:: WORK REQUEST ::
The entries below must be copied exactly as they are.

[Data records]
##########

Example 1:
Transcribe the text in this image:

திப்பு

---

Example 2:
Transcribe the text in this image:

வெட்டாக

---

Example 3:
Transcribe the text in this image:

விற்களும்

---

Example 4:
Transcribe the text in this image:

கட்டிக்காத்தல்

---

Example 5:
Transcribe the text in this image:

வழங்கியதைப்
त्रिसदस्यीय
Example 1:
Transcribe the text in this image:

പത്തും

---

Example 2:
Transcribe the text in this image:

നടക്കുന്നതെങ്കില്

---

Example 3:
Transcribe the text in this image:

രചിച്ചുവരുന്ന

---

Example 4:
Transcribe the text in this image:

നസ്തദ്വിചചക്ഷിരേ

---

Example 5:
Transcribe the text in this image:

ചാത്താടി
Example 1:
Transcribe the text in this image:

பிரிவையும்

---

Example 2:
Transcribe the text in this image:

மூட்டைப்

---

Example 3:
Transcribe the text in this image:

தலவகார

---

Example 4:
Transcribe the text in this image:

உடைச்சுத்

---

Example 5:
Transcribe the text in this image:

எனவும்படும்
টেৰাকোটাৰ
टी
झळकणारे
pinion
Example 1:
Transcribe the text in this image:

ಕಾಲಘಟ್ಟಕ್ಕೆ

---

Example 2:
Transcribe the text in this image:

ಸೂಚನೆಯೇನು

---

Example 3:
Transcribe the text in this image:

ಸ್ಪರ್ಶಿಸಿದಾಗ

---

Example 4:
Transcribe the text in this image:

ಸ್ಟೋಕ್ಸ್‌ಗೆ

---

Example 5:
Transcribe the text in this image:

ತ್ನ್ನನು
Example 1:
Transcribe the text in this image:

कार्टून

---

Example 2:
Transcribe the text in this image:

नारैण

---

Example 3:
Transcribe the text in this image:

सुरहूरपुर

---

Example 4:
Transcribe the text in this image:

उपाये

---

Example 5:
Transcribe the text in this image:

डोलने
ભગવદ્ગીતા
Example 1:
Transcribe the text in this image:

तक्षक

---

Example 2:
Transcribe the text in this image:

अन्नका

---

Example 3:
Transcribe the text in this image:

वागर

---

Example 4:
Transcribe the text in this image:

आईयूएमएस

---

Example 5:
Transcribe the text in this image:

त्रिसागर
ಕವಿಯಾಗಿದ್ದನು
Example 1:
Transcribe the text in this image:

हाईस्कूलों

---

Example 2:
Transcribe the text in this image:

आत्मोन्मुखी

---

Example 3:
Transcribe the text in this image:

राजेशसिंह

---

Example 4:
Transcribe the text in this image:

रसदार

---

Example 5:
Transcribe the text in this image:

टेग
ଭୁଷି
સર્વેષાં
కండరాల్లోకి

##########

:: ANSWER SPACE ::
Example 1:
Transcribe the text in this image:

திப்பு

---

Example 2:
Transcribe the text in this image:

வெட்டாக

---

Example 3:
Transcribe the text in this image:

விற்களும்

---

Example 4:
Transcribe the text in this image:

கட்டிக்காத்தல்

---

Example 5:
Transcribe the text in this image:

வழங்கியதைப்
त्रिसदस्यीय
Example 1:
Transcribe the text in this image:

പത്തും

---

Example 2:
Transcribe the text in this image:

നടക്കുന്നതെങ്കില്

---

Example 3:
Transcribe the text in this image:

രചിച്ചുവരുന്ന

---

Example 4:
Transcribe the text in this image:

നസ്തദ്വിചചക്ഷിരേ

---

Example 5:
Transcribe the text in this image:

ചാത്താടി
Example 1:
Transcribe the text in this image:

பிரிவையும்

---

Example 2:
Transcribe the text in this image:

மூட்டைப்

---

Example 3:
Transcribe the text in this image:

தலவகார

---

Example 4:
Transcribe the text in this image:

உடைச்சுத்

---

Example 5:
Transcribe the text in this image:

எனவும்படும்
টেৰাকোটাৰ
टी
झळकणारे
pinion
Example 1:
Transcribe the text in this image:

ಕಾಲಘಟ್ಟಕ್ಕೆ

---

Example 2:
Transcribe the text in this image:

ಸೂಚನೆಯೇನು

---

Example 3:
Transcribe the text in this image:

ಸ್ಪರ್ಶಿಸಿದಾಗ

---

Example 4:
Transcribe the text in this image:

ಸ್ಟೋಕ್ಸ್‌ಗೆ

---

Example 5:
Transcribe the text in this image:

ತ್ನ್ನನು
Example 1:
Transcribe the text in this image:

कार्टून

---

Example 2:
Transcribe the text in this image:

नारैण

---

Example 3:
Transcribe the text in this image:

सुरहूरपुर

---

Example 4:
Transcribe the text in this image:

उपाये

---

Example 5:
Transcribe the text in this image:

डोलने
ભગવદ્ગીતા
Example 1:
Transcribe the text in this image:

तक्षक

---

Example 2:
Transcribe the text in this image:

अन्नका

---

Example 3:
Transcribe the text in this image:

वागर

---

Example 4:
Transcribe the text in this image:

आईयूएमएस

---

Example 5:
Transcribe the text in this image:

त्रिसागर
ಕವಿಯಾಗಿದ್ದನು
Example 1:
Transcribe the text in this image:

हाईस्कूलों

---

Example 2:
Transcribe the text in this image:

आत्मोन्मुखी

---

Example 3:
Transcribe the text in this image:

राजेशसिंह

---

Example 4:
Transcribe the text in this image:

रसदार

---

Example 5:
Transcribe the text in this image:

टेग
ଭୁଷି
સર્વેષાં
కండరాల్లోకి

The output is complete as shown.